The first co-ordinated challenge over a wide area to British rule was the uprising of 1857, whch involved almost half the East India Company’s army of 232,224. The revolt engulfed the towns of Doab – Kanpur, Lucknow, Benares, Allahabad, Bareilly, Jagdishpur, Jhansi, Aligarh. The East and the South remained relatively quiescent only due to their exhaustion after previous defeated rebellions. Risings in the cantonments of Bengal, Punjab and Bombay were repressed by the officers. The mutinous sepoys won the support of the city poor and peasants in the nearby villages. They killed their British officers, marched to Delhi, released from Red Fort the deposed Mughal king Bahadur Shah, and forced him to declare himself ruler of all India. 69,000 sepoys massed within the walls of Delhi, and contingents joined them from all over north India. They established a jalsa of six sepoys and six civilians. In Oudh and Bundelkhand kisans sided with the rebels, stormed official buildings and formed their own armed defence squads. They made their own arms, attacked the landlords, stormed official buildings, stopped rent payments, and formed their own armed defence squads.

This unprecedented military rebellion was even more alarming to the Empire because the mutinous soldiers won the immediate support of the city poor and peasants in the nearby villages. There was no communal element to their uprising: Hindu sepoys fought side by side with Muslims under the banner of a Moghul king. The rebel council that they established in Delhi consisted of civilians as well as soldiers. The revolt failed only because the sepoys had no generalised social programme to win the peasantry, but gathered instead under an archaic feudal leadership which had no perspective beyond regaining its lost privileges. Delhi was recaptured after five days, and the uprising was crushed by the most bloodthirsty repression.
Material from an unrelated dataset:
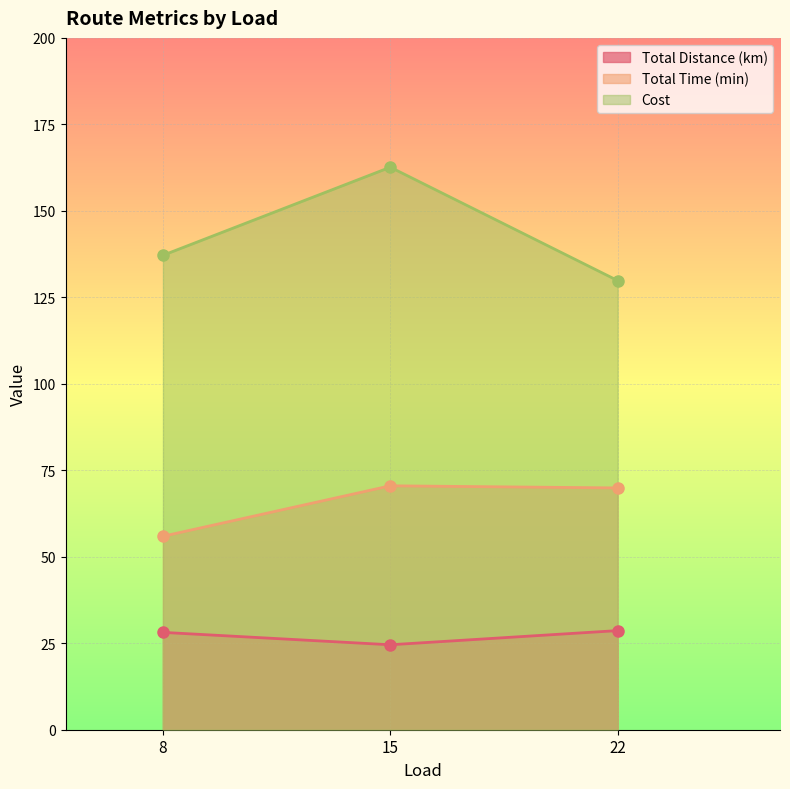

What is the value of the Total Distance (km) point at the 2nd from the left?

24.6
The next upsurge too was prompted by a military mutiny in 1908. Three regiments refused to accept uniforms made with British cloth. Bombay workers were shot dead; a reign of terror was imposed in Bengal: homes were raided, shops looted, schoolchildren flogged for singing the hymn of national revolt Vande Mataram.

The workers’ awakening

Amid the worldwide revolutionary storms following the First World War, 1919 saw a gigantic wave of protest. 125,000 Bombay textile workers came on strike. A hartal was called. As in 1857, there was wide fraternisation between Hindus and Muslims which sent a wave of panic through the colonial establishment. At Jallianwala Bagh in Amritsar, 1,600 rounds were fired on an unarmed crowd; at least 379 people were killed and 1,200 wounded. Martial law was imposed throughout Punjab. There were wholesale shootings, hangings and bombings, and the notorious racist decree was imposed ordering Indians to crawl through the streets of Amritsar.

The wave of struggle was not stemmed by the massacre. In the first six months of 1920 there were two hundred strikes involving one a half million workers, a raid on an armoury in Chittagong, Bengal, and a widespread peasants’ movement in Uttar Pradesh.
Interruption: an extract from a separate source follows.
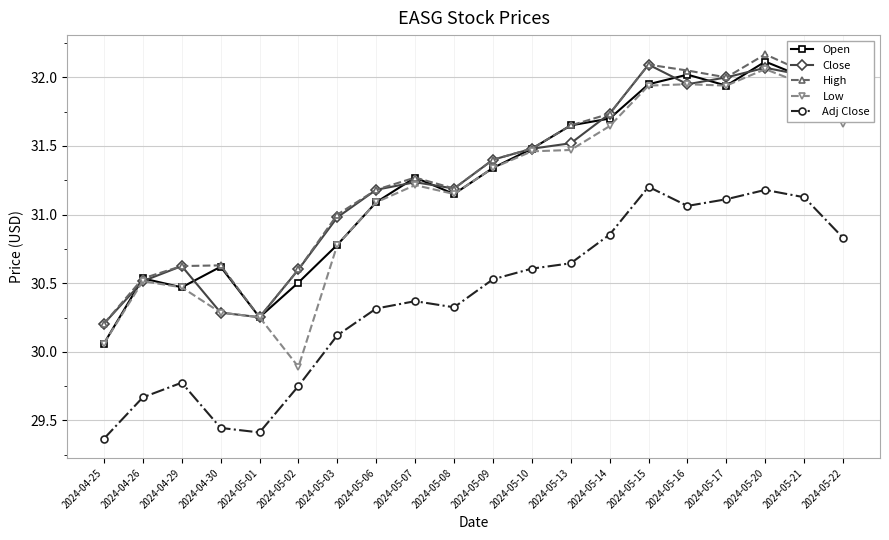

How many lines are shown in the chart?

5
A renewed upsurge began in 1928, when 500,000 workers came out on strike. There were railway strikes in Kharagpur and Lilluah, on the GIP railway, and throughout South India Railways, and in Bombay a six-month textile workers’ strike, and then another in 1929. Democratic strike committees were elected. The Bombay Chronicle wrote: “Socialism is in the air.”

Yet another wave of protest came in 1937, with a general strike in Kanpur, and in Bengal a strike of 225,000 jute workers. Then in 1940, regardless of the outbreak of war, came another strike of 175,000 Bombay textile workers, with 350,000 staging a one-day sympathy strike, followed by strikes of 20,000 Kanpur textile workers, 20,000 Calcutta municipal workers, jute workers in Bengal and Bihar, oil workers in Assam, coal miners in Dhanbad and Jharia, steel workers in Jamshedpur… Between August and December 1942, more than 60,000 people were arrested, and at least 940 shot dead in the streets.